EXERCISE PROMPT:
Before printing, remove every picture; then print the lines below exactly, from the first line through the line containing "assign dout = tmp_product;".

(Entries taken from a collection)
- Opening Delimiter -
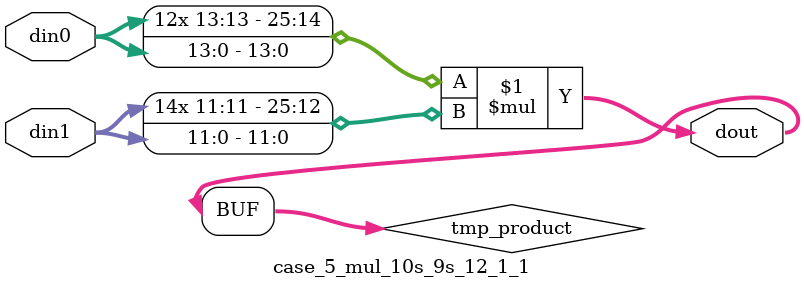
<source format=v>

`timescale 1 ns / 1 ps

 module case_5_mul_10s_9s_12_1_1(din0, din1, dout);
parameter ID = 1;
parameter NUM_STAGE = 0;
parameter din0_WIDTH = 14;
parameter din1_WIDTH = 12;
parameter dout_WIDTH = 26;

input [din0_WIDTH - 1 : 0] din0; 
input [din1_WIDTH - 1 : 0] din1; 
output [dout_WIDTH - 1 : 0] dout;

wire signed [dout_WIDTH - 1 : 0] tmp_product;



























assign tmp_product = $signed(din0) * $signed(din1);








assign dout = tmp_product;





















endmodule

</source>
- Closing Delimiter -
EXERCISE RESPONSE:
<source format=v>

`timescale 1 ns / 1 ps

 module case_5_mul_10s_9s_12_1_1(din0, din1, dout);
parameter ID = 1;
parameter NUM_STAGE = 0;
parameter din0_WIDTH = 14;
parameter din1_WIDTH = 12;
parameter dout_WIDTH = 26;

input [din0_WIDTH - 1 : 0] din0; 
input [din1_WIDTH - 1 : 0] din1; 
output [dout_WIDTH - 1 : 0] dout;

wire signed [dout_WIDTH - 1 : 0] tmp_product;



























assign tmp_product = $signed(din0) * $signed(din1);








assign dout = tmp_product;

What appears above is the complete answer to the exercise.